Document section:
On Fri, 2008-10-17 at 12:26 -0300, Alvaro Herrera wrote:
> So this discussion died with no solution arising to the
> hint-bit-setting-invalidates-the-CRC problem.
>
> Apparently the only solution in sight is to WAL-log hint bits. Simon
> opines it would be horrible from a performance standpoint to WAL-log
> every hint bit set, and I think we all agree with that. So we need to
> find an alternative mechanism to WAL log hint bits.
It occurred to me that maybe we don't need to WAL-log the CRC checks.
Proposal
* We reserve enough space on a disk block for a CRC check. When a dirty
block is written to disk we calculate and annotate the CRC value, though
this is *not* WAL logged.
* In normal running we re-check the CRC when we read the block back into
shared_buffers.
* In recovery we will overwrite the last image of a block from WAL, so
we ignore the block CRC check, since the WAL record was already CRC
checked. If full_page_writes = off, we ignore and zero the block's CRC
for any block touched during recovery. We do those things because the
block CRC in the WAL is likely to be different to that on disk, due to
hints.
* We also re-check the CRC on a block immediately before we dirty the
block (for any reason). This minimises the possibility of in-memory data
corruption for blocks.
So in the typical case all blocks moving from disk <-> memory and from
clean -> dirty are CRC checked. So in the case where we have
full_page_writes = on then we have a good CRC every time. In the
full_page_writes = off case we are exposed only on the blocks that
changed during last checkpoint cycle and only if we crash. That seems
good because most databases are up 99% of the time, so any corruptions
are likely to occur in normal running, not as a result of crashes.
This would be a run-time option.
Like it?
-- Simon Riggs www.2ndQuadrant.com

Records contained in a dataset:
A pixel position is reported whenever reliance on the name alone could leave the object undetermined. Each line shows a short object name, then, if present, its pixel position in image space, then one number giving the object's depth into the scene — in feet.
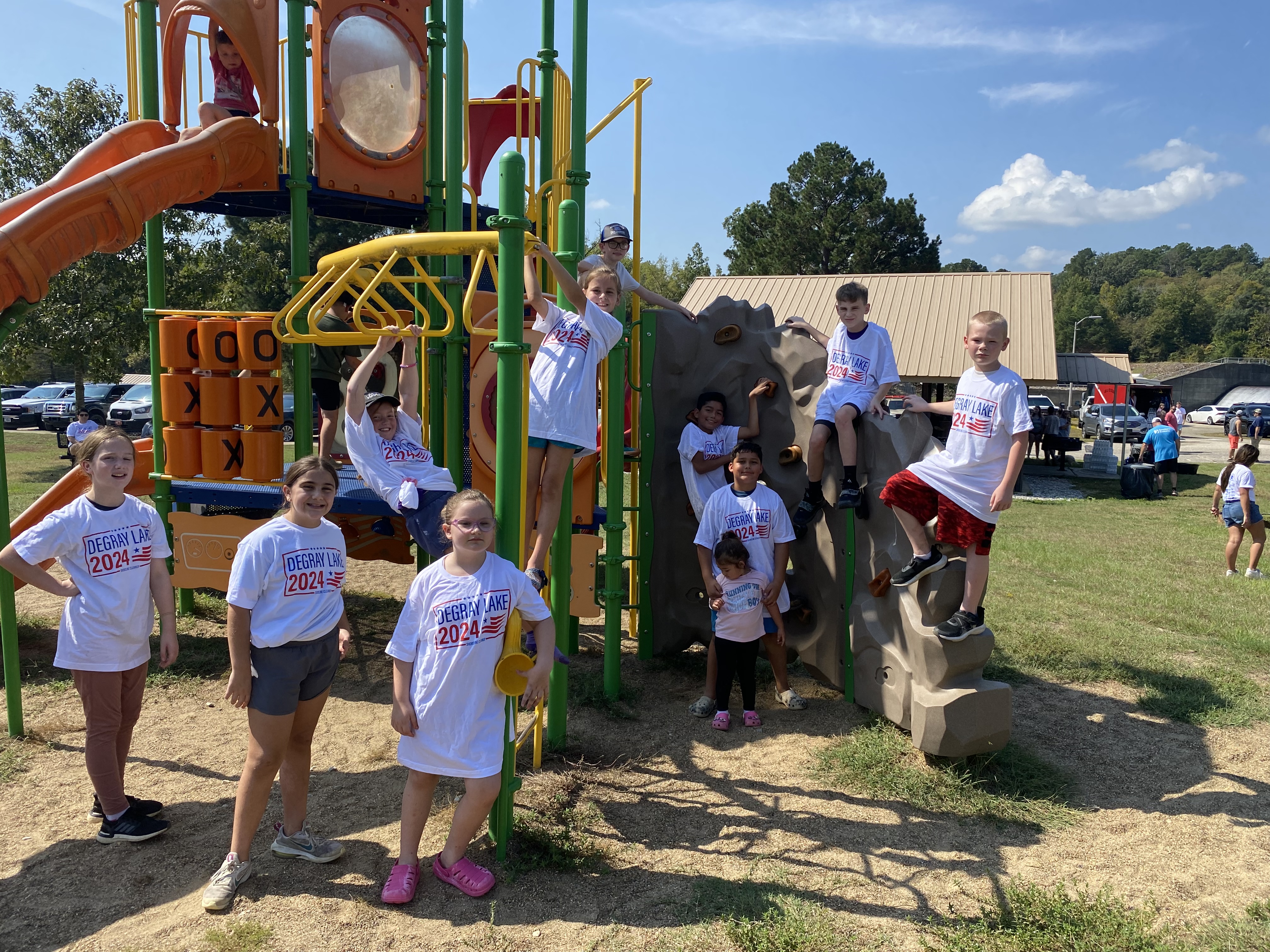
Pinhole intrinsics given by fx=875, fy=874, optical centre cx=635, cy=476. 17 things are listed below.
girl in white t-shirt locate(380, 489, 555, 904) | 10.47
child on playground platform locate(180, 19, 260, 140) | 21.01
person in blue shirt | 55.36
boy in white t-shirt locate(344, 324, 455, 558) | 14.82
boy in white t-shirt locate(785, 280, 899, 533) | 16.60
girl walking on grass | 30.73
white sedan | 154.30
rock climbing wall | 14.65
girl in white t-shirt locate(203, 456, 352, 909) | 10.34
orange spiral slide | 16.01
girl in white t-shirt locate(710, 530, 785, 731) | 16.69
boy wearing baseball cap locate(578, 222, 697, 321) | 17.63
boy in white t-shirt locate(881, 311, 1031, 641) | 14.05
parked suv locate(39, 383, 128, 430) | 78.57
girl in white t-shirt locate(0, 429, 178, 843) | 12.02
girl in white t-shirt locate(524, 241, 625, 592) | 13.82
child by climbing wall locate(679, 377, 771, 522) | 19.04
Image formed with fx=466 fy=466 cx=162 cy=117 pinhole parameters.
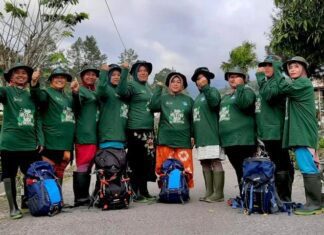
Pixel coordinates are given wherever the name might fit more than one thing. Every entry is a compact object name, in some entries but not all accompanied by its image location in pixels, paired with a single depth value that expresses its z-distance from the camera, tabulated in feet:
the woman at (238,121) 21.53
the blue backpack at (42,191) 19.51
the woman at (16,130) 19.93
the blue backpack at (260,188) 19.43
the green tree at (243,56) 105.85
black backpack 20.92
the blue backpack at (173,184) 22.24
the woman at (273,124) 20.54
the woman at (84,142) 22.25
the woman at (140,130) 23.13
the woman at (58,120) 21.43
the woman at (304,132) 19.24
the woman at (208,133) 22.81
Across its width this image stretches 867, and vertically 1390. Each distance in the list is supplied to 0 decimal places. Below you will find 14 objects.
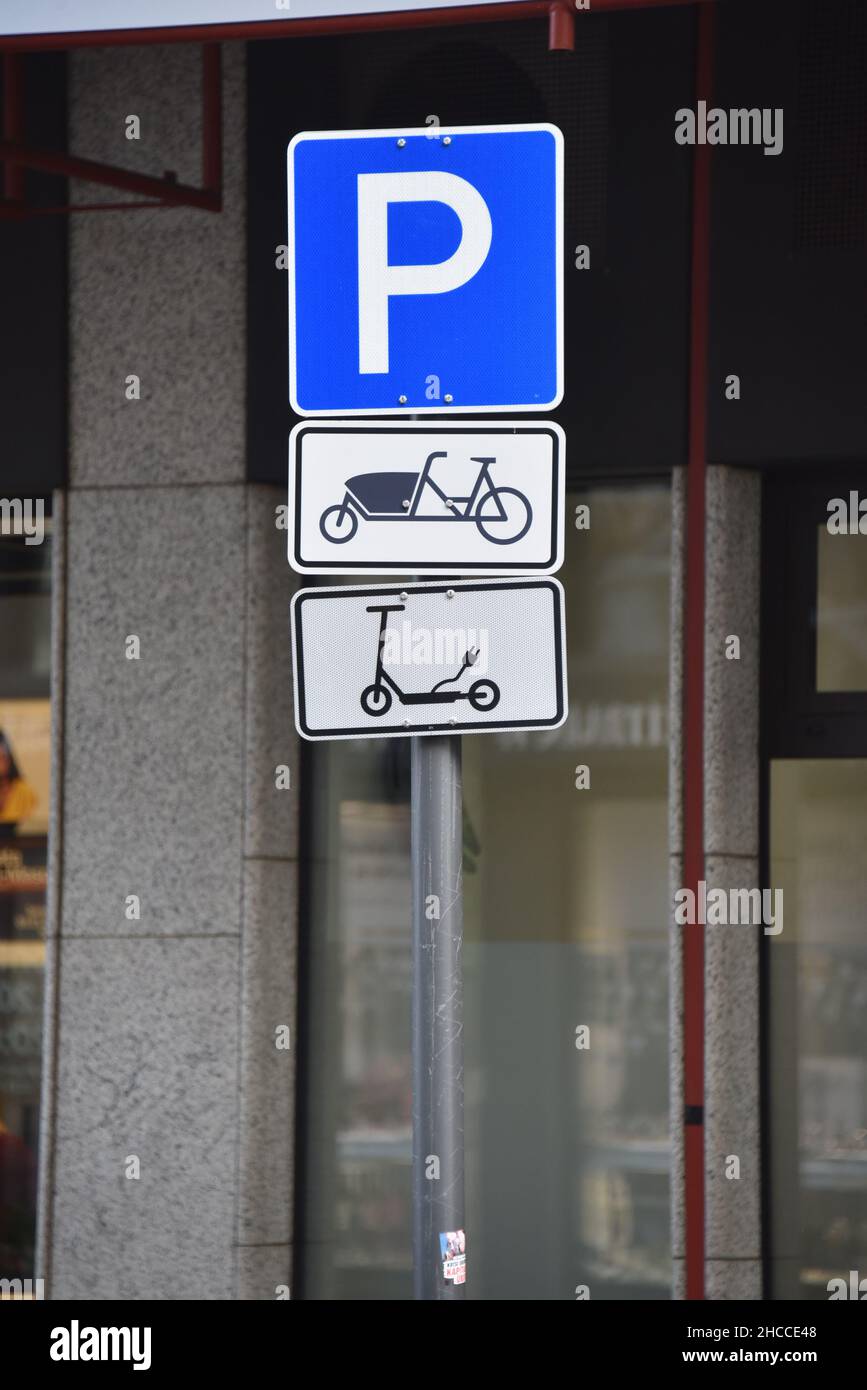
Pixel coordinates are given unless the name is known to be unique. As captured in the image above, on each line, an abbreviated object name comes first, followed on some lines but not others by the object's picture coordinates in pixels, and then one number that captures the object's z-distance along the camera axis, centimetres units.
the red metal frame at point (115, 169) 1184
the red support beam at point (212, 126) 1261
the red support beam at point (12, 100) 1220
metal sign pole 683
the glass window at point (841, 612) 1227
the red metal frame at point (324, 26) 971
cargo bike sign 717
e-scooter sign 712
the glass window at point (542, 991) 1228
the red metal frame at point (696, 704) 1169
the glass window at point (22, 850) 1362
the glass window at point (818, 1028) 1205
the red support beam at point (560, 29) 889
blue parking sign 730
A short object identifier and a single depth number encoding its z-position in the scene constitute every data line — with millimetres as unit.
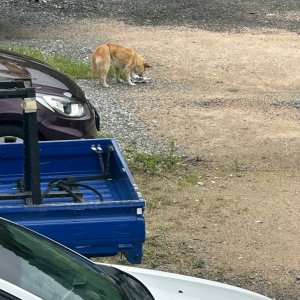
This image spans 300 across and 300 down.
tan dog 27672
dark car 15664
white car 7141
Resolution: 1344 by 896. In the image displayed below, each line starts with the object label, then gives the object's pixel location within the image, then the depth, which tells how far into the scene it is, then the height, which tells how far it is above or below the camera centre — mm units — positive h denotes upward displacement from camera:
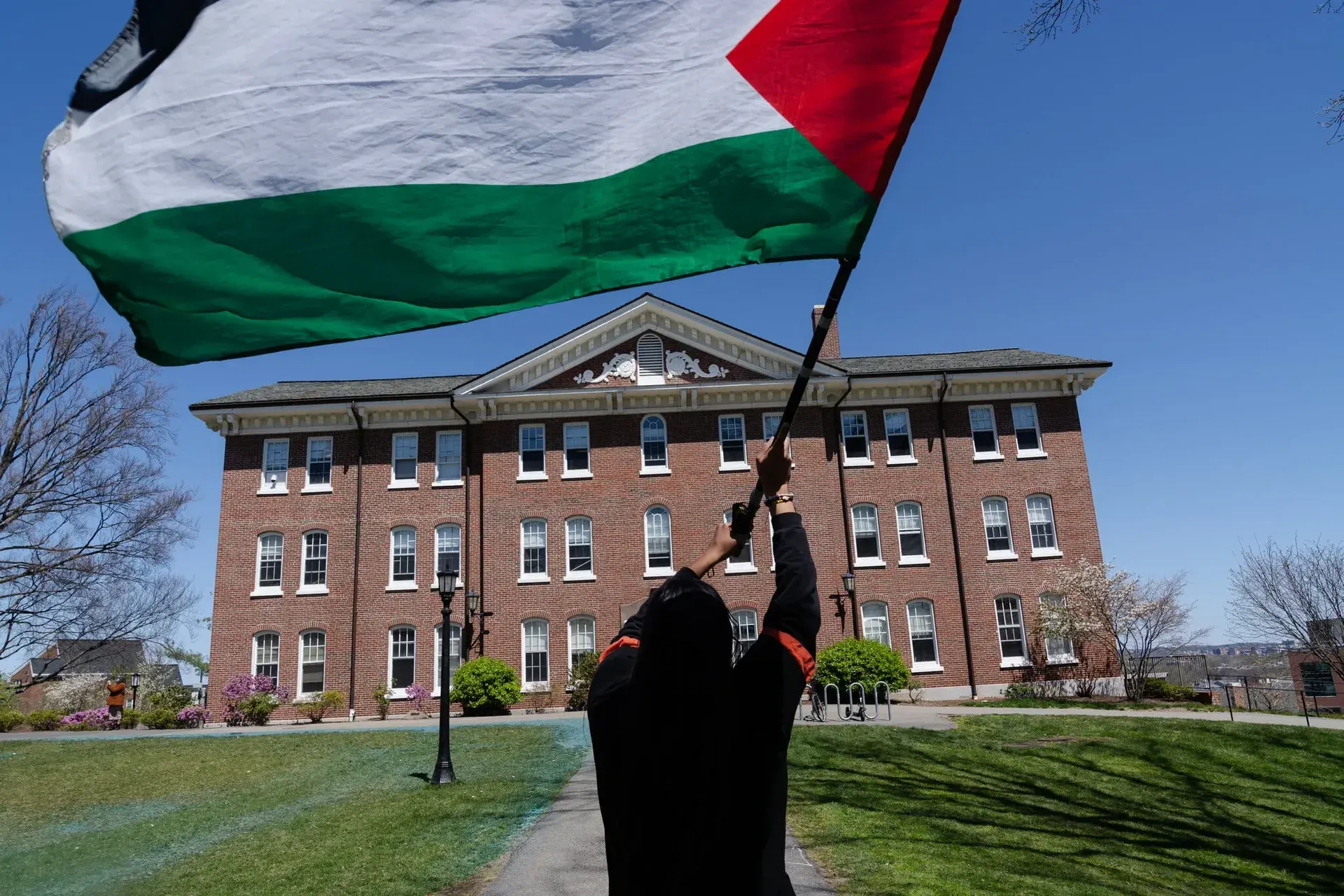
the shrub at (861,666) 26359 -628
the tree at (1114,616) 28094 +485
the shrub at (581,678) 28072 -609
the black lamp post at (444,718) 14141 -823
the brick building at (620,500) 30062 +5257
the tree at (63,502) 29078 +6046
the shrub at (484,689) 27766 -756
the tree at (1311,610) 32094 +433
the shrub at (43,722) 29188 -1118
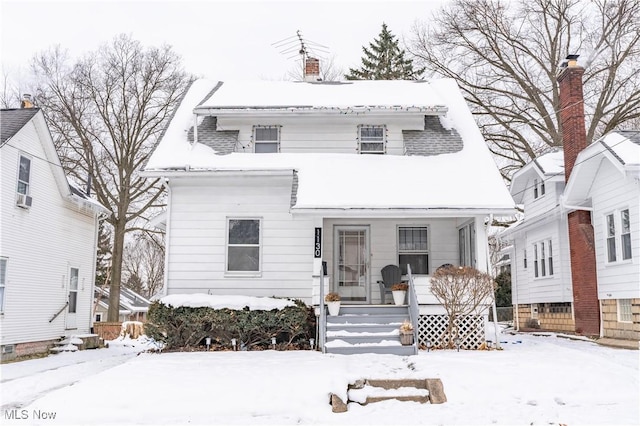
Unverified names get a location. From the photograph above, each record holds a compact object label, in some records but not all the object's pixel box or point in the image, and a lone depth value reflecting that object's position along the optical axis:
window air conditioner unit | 14.55
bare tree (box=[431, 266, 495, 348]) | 11.59
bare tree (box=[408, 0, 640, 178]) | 23.70
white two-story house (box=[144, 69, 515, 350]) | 12.51
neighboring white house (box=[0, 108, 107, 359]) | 14.15
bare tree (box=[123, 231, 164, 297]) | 50.12
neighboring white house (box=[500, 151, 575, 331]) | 17.81
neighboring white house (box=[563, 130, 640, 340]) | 13.01
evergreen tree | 33.66
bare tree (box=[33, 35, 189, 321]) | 25.72
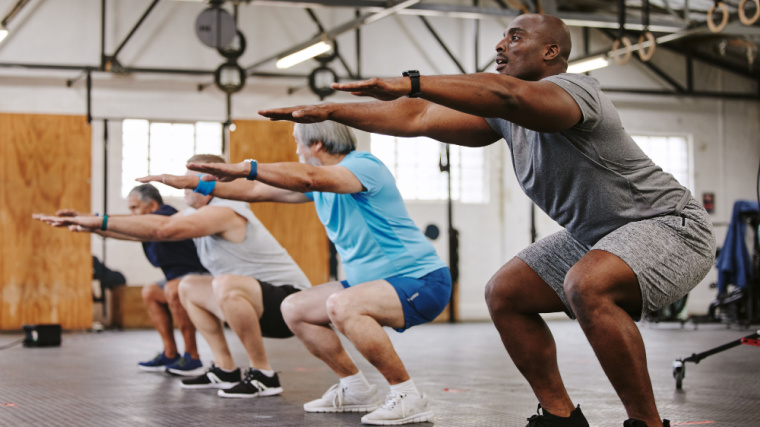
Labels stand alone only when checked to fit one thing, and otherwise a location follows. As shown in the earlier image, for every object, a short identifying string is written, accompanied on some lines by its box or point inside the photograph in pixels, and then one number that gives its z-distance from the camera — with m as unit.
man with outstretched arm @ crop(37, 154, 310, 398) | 3.70
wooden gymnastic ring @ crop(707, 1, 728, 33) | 7.86
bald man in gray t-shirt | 1.89
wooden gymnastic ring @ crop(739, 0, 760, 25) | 7.65
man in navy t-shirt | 4.76
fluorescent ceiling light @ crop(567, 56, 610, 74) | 10.10
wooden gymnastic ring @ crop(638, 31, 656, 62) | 8.64
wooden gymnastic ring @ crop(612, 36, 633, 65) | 9.18
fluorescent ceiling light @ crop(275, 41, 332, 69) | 9.55
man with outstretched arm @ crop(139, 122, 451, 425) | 2.97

Task to complete:
In the post on block CRC checks, what happens to a block's CRC during recovery when full_page_writes = off and the block is touched?

Response to the task:
The block's CRC is ignored and zeroed.